I didn’t know what to do.
Seeing the expression on my face, Fossor gestured. “Now, let’s not dwell on the bad things. After all, this is your chance to see your mother. Wouldn’t you like that?”
“What I’d like,” I snarled at him, “is to see you turn inside out and fall apart.” Yes, I wanted to see my mother. Of course I wanted to see her. I was desperate to see her, to touch her, to really talk to her. But him taking me to her right now was just… it was him ruining that, marring it and putting his own twisted stink all over it. Just like he did to everything he touched. Seeing her now wasn’t going to be the reunion we wanted. It was going to be him gloating about taking both of us.

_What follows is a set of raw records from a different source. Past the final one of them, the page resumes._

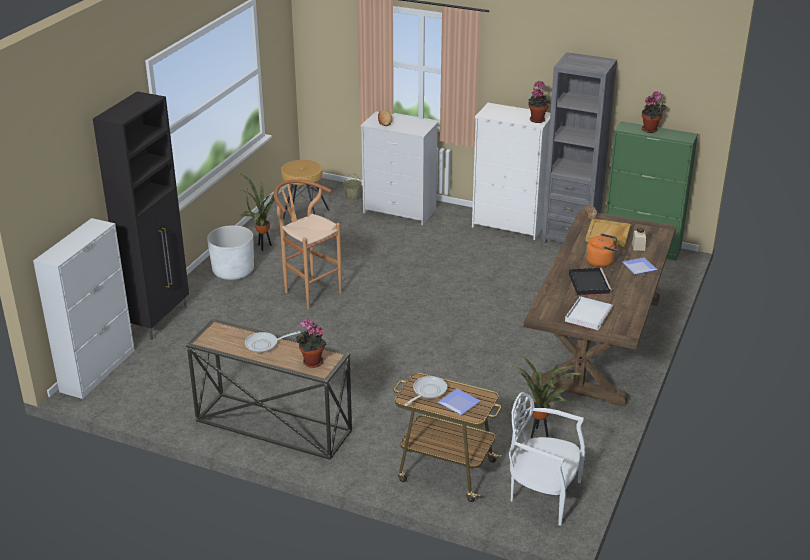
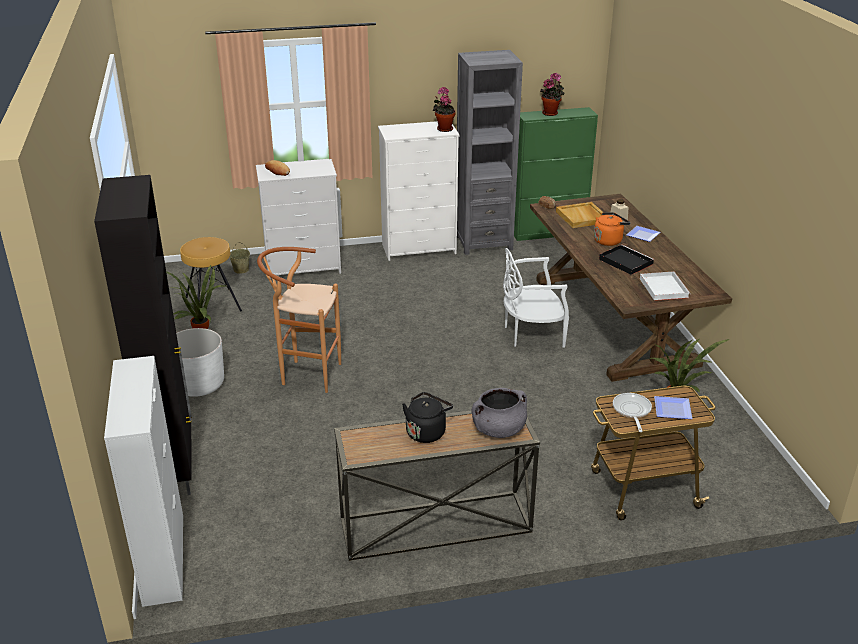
camera: 35 degrees left, 0 degrees up
(264, 344) = (427, 432): frying pan -> black kettle
(311, 363) = (498, 430): potted plant -> grey cooking pot
(542, 494) = (742, 472): white chair -> white chair (531, 334)

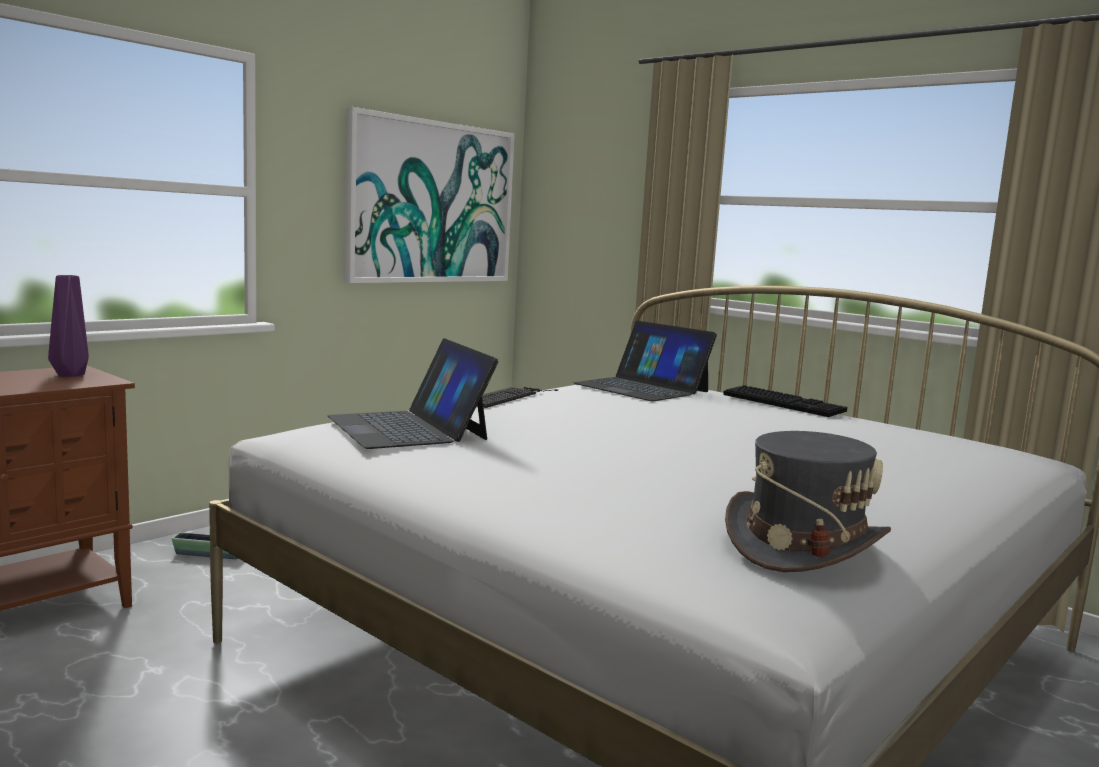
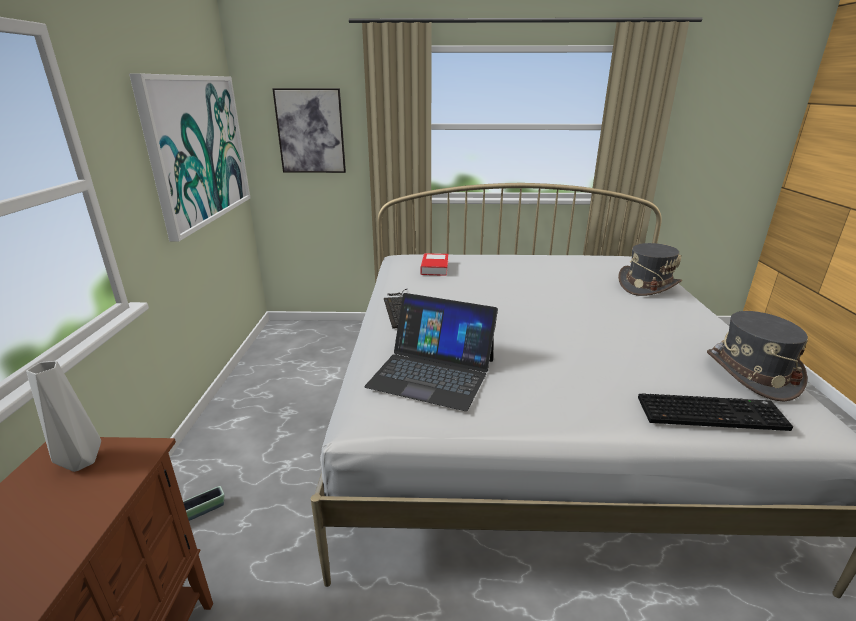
camera: 40 degrees left, 15 degrees up
(70, 375) = (82, 463): purple vase -> grey vase
(590, 202) = (310, 131): none -> picture
(642, 387) = (434, 268): laptop -> book
(785, 403) = (510, 256): keyboard -> keyboard (711, 412)
(928, 466) = (647, 286): none -> grey hat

And maybe part of me didn’t want my mom to know that in the end, I had failed. Fossor took me just like he said he would, and there was nothing I could do about it. I was exhausted, I was alone, I was out of ideas. One of the biggest chances I’d had, Fossor’s dead sister, hadn’t panned out because she still hadn’t shown up again. Was that my fault? Was I just that bad at being a necromancer? I had Manakel’s powers, so I should have been able to summon her. I didn’t practice enough. I didn’t work enough. I didn’t try enough. I fucked up and now I was here.
What was I going to do about that? Fossor won. He pulled me away just like he’d said he would, had taken me from every bit of support I had. And now he’d proven he could hurt me if he wanted to. Mom’s oath didn’t protect me anymore. Next to Fossor and the power he could wield, I really was a child throwing a tantrum. That was the fact of it. That was the cold truth. So what was I going to do?
I didn’t know. I had no idea. I had… nothing.
“Take me to my mom,” I finally managed, swallowing hard after forcing the words out.
Like a gracious host, Fossor turned and gestured to the door. One of his ghosts appeared to pull it open. “Come, my dear,” the vile necromancer piece of shit urged. “I promise, in time, you will come to accept these new circumstances. You, your mother, and I, are going to be one big happy family. Maybe not right away. But now that you’re here, we have time to work all that out.
“And I am nothing if not patient.”
Flick tries to fight Fossor but can’t harm him, considering his own power and her exhaustion. He tests that he can physically hurt her now with a tiny cut to her finger, and explains how he manipulated the situation with Kwur to end with the destruction of the Gehenna outpost and her brought into the future straight to her eighteenth birthday. He also explains that the specific time-travel spell he used erased Tabbris’s recall connection to her, leaving the Seosten girl unable to come to her aid until she physically possesses her again. Left with no allies or choice, Flick agrees to have Fossor escort her to see her mother.